330. La paz no es la mera ausencia de la guerra, ni se reduce al solo equilibrio de las fuerzas adversarias, ni surge de una hegemonía despótica, sino que con toda exactitud y propiedad se llama obra de la justicia (Is 32, 7). Es el fruto del orden plantado en la sociedad humana por su divino Fundador, y que los hombres, sedientos siempre de una más perfecta justicia, han de llevar a cabo. El bien común del género humano se rige primariamente por la ley eterna, pero en sus exigencias concretas, durante el transcurso del tiempo, está cometido a continuos cambios; por eso la paz jamás es una cosa del todo hecha, sino un perpetuo quehacer. Dada la fragilidad de la voluntad humana, herida por el pecado, el cuidado por la paz reclama de cada uno constante dominio de sí mismo y vigilancia por parte de la autoridad legítima.

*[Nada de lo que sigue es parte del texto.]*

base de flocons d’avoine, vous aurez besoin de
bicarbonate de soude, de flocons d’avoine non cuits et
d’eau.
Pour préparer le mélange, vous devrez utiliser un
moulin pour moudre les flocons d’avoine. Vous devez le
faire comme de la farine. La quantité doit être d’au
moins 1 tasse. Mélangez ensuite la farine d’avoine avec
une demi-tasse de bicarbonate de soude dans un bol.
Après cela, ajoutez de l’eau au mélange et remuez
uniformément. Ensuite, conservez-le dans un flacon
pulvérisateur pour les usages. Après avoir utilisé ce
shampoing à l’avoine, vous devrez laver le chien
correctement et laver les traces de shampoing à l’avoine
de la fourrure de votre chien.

Esto, sin embargo, no basta. Esta paz en la tierra no se puede lograr si no se asegura el bien de las personas y la comunicación espontánea entre los hombres de sus riquezas de orden intelectual y espiritual. Es absolutamente necesario el firme propósito de respetar a los demás hombres y pueblos, así como su dignidad, y el apasionado ejercicio de la fraternidad en orden a construir la paz. Así, la paz es también fruto del amor, el cual sobrepasa todo lo que la justicia puede realizar. La paz sobre la tierra, nacida del amor al prójimo, es imagen y efecto de la paz de Cristo, que procede de Dios Padre. En efecto, el propio Hijo encarnado, Príncipe de la paz, ha reconciliado con Dios a todos los hombres por medio de su cruz, y, reconstituyendo en un solo pueblo y en un solo cuerpo la unidad del género humano, ha dado muerte al odio en su propia carne y, después del triunfo de su resurrección, ha infundido el Espíritu de amor en el corazón de los hombres.
Por lo cual, se llama insistentemente la atención de todos los cristianos para que, viviendo con sinceridad en la caridad (Efe 4, 15), se unan con los hombres realmente pacíficos para implorar y establecer la paz. Movidos por el mismo Espíritu, no podemos dejar de alabar a aquellos que, renunciando a la violencia en la exigencia de sus derechos, recurren a los medios de defensa, que, por otra parte, están al alcance incluso de los más débiles, con tal que esto sea posible sin lesión de los derechos y obligaciones de otros o de la sociedad.
(Gaudium et Spes, n. 78)
331. El respeto y el desarrollo de la vida humana exigen la paz. La paz no es sólo ausencia de guerra y no se limita a asegurar el
equilibrio de fuerzas adversas. La paz no puede alcanzarse en la tierra, sin la salvaguardia de los bienes de las personas, la libre comunicación entre los seres humanos, el respeto de la dignidad de las personas y de los pueblos, la práctica asidua de la fraternidad. Es la «tranquilidad del orden» (San Augustín, De Civ. Dei, IX.13.1). Es obra de la justicia y efecto de la caridad.
(CIC, n. 2304)
332. Las injusticias, las desigualdades excesivas de orden económico o social, la envidia, la desconfianza y el orgullo, que existen entre los hombres y las naciones, amenazan sin cesar la paz y causan las guerras. Todo lo que se hace para superar estos desórdenes contribuye a edificar la paz y evitar la guerra: En la medida en que los hombres son pecadores, les amenaza y les amenazará hasta la venida de Cristo, el peligro de guerra; en la medida en que, unidos por la caridad, superan el pecado, se superan también las violencias hasta que se cumpla la palabra: «De sus espadas forjarán arados y de sus lanzas podaderas. Ninguna nación levantará ya más la espada contra otra y no se adiestrarán más para el combate» (GS, n. 78; cf. Is 2, 4).
(CIC, n. 2317)
333. Es preciso respetar y tratar con humanidad a los no combatientes, a los soldados heridos y a los prisioneros. Las acciones deliberadamente contrarias al derecho de gentes y a sus principios universales, como asimismo las disposiciones que las ordenan, son crímenes. Una obediencia ciega no basta para excusar a los que se someten a ella. Así, el exterminio de un pueblo, de una nación o de una minoría étnica debe ser condenado como un pecado mortal. Existe la obligación moral de desobedecer aquellas decisiones que ordenan genocidios.